Gestion des réserves administratives de nos communes

Les maires contraints de revoir leur politique (Après l’arrêté préfectoral suspendant les actions de lotissement à Calavi)

On ne le dira jamais assez, les populations béninoises sont désormais informées de leurs droits et devoirs. C’est fort de cela, qu’elles entendent désormais participer activement à la gestion de leur terroir selon que les textes de la République l’exigent. Ainsi, il faut noter que le feu de la gestion participative prend enfin son envol plus de deux décennies après la conférence nationale des forces vives. Depuis le lancement de l’initiative de Dogbo par le chef de l’Etat le docteur Boni YAYI en Septembre 2012, elles se sont rendues à l’évidence du vœu du premier citoyen du Bénin de faire de la gouvernance concertée, une réalité. Depuis l’avènement des maires au Bénin, il n’est aucun doute que même s’ils sont animés d’une bonne foi, leur gestion des réserves administratives de nos communes, cause énormément débat au sein de leurs administrés. Elles ont appelé souvent au secours les gouvernants au niveau central. Mais depuis peu, les données ont changé. Les Béninois comprennent de plus en plus que le gouvernement ne peut à lui seul tout faire et que les populations à la base devront assurer la veille citoyenne pour éviter que leurs administrateurs les plongent dans le chaos. Avec la veille citoyenne instaurée par le chef de l’Etat à travers cette initiative dite de Dogbo et dont la politique de sensibilisation est conduite par le ministre en charge de la décentralisation Raphaël EDOU, les populations ont été réconfortées dans leur lutte contre la mauvaise gestion de leurs autorités locales. Désormais, il est fait obligation aux maires de gérer les choses publiques de façon transparente de manière à apaiser les populations. Mais visiblement, ces derniers ne sont pas encore entrés dans la dynamique du gouvernement, multipliant sur le terrain des actes de mal gouvernance au nombre desquels l’opacité dont ils entourent les opérations de lotissement dans leur localité. Ce qui leur permet d’embrouiller et de gruger les populations, morcelant les réserves publiques et vendant à leur gré, les parcelles qui en découlent, pendant que des acquéreurs voient leurs propriétés disparaître sans que nul soin ne soit pris pour les dédommager.
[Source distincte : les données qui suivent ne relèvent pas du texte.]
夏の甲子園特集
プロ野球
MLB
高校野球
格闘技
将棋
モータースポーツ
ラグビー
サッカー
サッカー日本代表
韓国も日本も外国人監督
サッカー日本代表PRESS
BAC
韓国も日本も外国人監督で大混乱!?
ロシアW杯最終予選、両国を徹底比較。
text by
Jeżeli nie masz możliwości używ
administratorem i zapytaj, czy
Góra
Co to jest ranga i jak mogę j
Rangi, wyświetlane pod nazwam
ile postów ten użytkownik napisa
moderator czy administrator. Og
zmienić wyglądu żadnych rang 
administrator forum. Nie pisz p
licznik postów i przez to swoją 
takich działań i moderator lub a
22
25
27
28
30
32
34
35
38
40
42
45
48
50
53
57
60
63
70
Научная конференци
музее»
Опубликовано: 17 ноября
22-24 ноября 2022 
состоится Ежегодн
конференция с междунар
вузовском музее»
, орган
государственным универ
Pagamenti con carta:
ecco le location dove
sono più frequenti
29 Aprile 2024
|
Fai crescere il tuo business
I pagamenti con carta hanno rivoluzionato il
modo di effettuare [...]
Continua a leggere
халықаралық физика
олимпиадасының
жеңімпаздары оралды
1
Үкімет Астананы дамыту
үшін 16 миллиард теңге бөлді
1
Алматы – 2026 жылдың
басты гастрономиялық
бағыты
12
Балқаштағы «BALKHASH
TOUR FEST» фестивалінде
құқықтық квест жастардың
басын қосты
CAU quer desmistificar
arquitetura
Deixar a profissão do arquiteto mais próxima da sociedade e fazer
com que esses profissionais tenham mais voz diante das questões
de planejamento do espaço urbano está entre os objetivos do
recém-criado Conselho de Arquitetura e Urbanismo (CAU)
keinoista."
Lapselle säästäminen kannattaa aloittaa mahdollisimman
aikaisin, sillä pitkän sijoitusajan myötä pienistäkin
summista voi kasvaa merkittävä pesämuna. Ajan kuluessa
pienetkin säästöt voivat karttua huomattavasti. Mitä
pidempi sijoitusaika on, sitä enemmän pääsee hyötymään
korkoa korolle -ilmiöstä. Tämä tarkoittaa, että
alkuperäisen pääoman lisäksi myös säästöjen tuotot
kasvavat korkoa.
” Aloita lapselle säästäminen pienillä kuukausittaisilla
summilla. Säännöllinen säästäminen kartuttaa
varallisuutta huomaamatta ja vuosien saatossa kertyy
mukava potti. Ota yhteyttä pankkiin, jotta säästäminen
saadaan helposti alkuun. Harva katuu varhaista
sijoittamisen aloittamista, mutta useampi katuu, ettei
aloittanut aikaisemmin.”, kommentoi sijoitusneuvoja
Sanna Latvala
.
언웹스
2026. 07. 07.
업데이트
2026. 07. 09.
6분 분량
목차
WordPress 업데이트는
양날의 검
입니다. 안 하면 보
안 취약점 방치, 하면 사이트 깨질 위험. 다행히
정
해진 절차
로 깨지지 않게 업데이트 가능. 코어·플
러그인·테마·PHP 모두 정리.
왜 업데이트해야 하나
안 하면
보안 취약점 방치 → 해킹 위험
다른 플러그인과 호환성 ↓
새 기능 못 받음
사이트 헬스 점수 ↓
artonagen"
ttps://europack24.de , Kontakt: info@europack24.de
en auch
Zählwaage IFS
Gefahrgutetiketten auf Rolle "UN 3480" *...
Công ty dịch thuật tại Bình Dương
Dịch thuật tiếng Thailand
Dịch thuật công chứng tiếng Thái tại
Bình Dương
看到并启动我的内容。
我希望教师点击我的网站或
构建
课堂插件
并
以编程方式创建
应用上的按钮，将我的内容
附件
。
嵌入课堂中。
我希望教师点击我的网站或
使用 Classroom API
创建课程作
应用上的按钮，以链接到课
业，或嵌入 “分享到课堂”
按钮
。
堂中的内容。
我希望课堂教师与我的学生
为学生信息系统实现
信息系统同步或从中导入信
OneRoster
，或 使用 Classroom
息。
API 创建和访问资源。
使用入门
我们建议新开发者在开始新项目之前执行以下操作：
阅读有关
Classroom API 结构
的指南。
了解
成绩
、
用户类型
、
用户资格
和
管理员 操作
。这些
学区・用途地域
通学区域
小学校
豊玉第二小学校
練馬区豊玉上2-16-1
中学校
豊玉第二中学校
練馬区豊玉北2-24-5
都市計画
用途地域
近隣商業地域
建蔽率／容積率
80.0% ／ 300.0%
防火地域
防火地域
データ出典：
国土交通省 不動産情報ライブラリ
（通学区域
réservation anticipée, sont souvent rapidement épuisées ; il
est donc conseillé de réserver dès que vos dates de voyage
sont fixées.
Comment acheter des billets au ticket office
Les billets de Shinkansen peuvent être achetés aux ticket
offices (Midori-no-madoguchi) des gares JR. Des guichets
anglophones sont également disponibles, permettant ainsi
Abomey- Calavi, la poudrière L’exemple de la commune d’Abomey-Calavi en est une illustration palpable. En effet, l’une des raisons qui a poussé le préfet des départements de l’Atlantique et du Littoral Placide AZANDE à suspendre provisoirement, sur instruction de son ministre de tutelle, les opérations de lotissement et de recasement qui y ont cours, est que les populations, dans leur grande immensité, se plaignaient de ne pas retrouver leurs parcelles après les opérations de lotissement d’une part, et qu’elles ne comprennent toujours pas comment sont gérées les parcelles issues des lotissements et les réserves administratives. Plus grave, cette opération qui est supposée rendre fluides les habitations dans la commune pour le tracé des rues et autres issues, laisse plusieurs foyers sans toit alors que les autorités de la mairie trouvent de leur côté, des parcelles à vendre et à revendre, déplorent certaines populations. Cette situation qui tend à les soulever est une anarchie bien organisée et pourrait porter atteinte à la quiétude nationale. Désormais, les maires n’auront plus le droit de procéder au lotissement et au recasement des localités comme ils l’entendent et les opérations précédentes seront auditées pour mettre fin aux tripatouillages organisés par certains d’entre eux. De sources digne de foi, le ministre de la décentralisation aura très prochainement une séance de travail avec eux pour mettre fin à ces pratiques peu orthodoxes qui tendent à mettre en péril la paix sociale dans notre pays. Ainsi donc, les maires qui veulent s’enrichir sur le dos des populations auront fort à faire puisqu’ils seront contraints à associer les populations aux opérations de lotissement et de recasement. Avis donc à eux qui, en lançant lesdites opérations, écartent même les Chefs de Village et les menacent au nom d’une certaine famille politique.